Revised 2005
Anger
Sarah was screaming at the top
of her voice. Her mother ran to the
family room. Tom, ten years of age,
was hitting his sister with a yard
stick. "Stop!" she shouted. She
grabbed the stick, took Tom by the
arm and pushed him down on the
sofa. She was trembling with anger.
"Tom, why were you hitting your
sister? Your behavior makes me very
angry! I'm too angry to talk about it
now! Stay there until I tell you to get
up and think about what you have
done." With that she stomped out of
the room.
Anger is an intense emotional reaction. It is not a disease—it is a fact
of life. Human personality, like God,
is capable of great love and great
anger. Uncontrolled anger can have
terrible consequences. "So Cain was
very angry. . . . Cain attacked his
brother Abel and killed him" (Gen.
4:5, 8, NIV). Anger can also be
channeled in positive ways and lead
to heroic action. The story is told of
Abraham Lincoln watching slaves
being auctioned like cattle. He
became very angry and determined
to do something about it—and he
did. Largely through his efforts
slavery was abolished in the United
States.
God's anger is not like our anger.
"The anger of God is always
righteous and is ethically motivated.
It is the other side of holiness, love,
and His justice, so that it is always
against sin. . . . Human anger, on the
other hand, is often vicious and self-defensive." Robert L. Sawyer, Sr., Beacon
Dictionary of Theology, p. 37. "The Lord
is compassionate and gracious, slow
to anger, abounding in love" (Ps.
103:8, NIV). "Better a patient man
than a warrior, a man who controls
his temper than one who takes a
city" (Prov. 16:32, NIV).
Katherine Gordy Levine shares a
good rule in handling our anger at
children. She calls it CARE. Each
letter stands for a step that helps
parents handle their anger in positive
ways:
C = Calm down.
A = Ally with your child.
R = Review what upset you.
E = End on a positive note.*
1. Calm down. First you must
get control of your feelings. Anger
blocks communication both ways.
Delayed action is a very important
principle in discipline. Tom's mother
did a wise thing when she set him
down to think about what he had
done and walked out of the room to
get control of herself.

_Dataset records_:

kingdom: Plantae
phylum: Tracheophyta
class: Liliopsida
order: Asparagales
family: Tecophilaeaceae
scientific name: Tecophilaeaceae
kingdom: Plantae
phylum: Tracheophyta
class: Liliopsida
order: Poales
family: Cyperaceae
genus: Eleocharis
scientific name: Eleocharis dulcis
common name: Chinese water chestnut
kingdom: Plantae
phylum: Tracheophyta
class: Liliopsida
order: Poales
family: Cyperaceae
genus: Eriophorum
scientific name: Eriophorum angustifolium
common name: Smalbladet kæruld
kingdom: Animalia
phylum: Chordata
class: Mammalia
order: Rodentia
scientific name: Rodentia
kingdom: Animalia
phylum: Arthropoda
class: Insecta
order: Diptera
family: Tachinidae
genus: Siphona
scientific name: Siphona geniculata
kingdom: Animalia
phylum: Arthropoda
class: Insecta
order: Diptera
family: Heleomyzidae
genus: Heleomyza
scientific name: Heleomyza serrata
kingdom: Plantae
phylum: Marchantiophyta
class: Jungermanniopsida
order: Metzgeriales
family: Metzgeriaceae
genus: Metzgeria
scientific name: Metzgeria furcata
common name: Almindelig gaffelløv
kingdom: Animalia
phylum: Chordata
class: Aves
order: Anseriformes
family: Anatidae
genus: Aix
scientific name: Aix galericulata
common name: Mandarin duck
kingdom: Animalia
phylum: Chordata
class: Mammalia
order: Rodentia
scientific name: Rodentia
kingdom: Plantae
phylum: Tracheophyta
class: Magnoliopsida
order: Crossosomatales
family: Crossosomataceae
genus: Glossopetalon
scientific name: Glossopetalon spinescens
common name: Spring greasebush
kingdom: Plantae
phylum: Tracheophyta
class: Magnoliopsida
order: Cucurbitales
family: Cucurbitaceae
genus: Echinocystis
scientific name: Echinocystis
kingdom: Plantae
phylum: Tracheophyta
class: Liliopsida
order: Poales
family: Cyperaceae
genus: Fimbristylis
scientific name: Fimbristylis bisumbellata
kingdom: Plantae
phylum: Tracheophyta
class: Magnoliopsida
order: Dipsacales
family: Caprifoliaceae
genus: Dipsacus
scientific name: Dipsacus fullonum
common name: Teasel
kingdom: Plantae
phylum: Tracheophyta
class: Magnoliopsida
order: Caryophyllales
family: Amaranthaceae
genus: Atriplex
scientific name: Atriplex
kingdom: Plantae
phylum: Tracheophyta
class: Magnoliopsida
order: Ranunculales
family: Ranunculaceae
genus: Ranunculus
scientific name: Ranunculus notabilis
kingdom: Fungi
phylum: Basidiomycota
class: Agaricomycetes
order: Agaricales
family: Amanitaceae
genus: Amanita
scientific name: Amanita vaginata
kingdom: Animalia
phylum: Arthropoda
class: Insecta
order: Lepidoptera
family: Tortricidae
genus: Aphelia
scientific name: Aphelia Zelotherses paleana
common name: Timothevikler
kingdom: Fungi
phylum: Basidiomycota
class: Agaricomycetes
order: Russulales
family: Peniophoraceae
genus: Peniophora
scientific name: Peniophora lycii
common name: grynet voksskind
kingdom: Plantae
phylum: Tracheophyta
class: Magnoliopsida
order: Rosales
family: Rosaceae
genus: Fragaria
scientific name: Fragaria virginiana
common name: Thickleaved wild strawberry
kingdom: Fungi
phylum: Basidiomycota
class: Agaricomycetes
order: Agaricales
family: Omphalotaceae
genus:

_What you need to do_:
1. From the passage on anger, list each step of the CARE rule that the letters stand for.
2. Copy the stretch of the passage on anger from "Katherine Gordy Levine" through "what upset you.", swapping "parents" for "caregivers".

_Results of the exercise_:
1.
Calm down.
Ally with your child.
Review what upset you.
End on a positive note.

2.
Katherine Gordy Levine shares a
good rule in handling our anger at
children. She calls it CARE. Each
letter stands for a step that helps
caregivers handle their anger in positive
ways:
C = Calm down.
A = Ally with your child.
R = Review what upset you.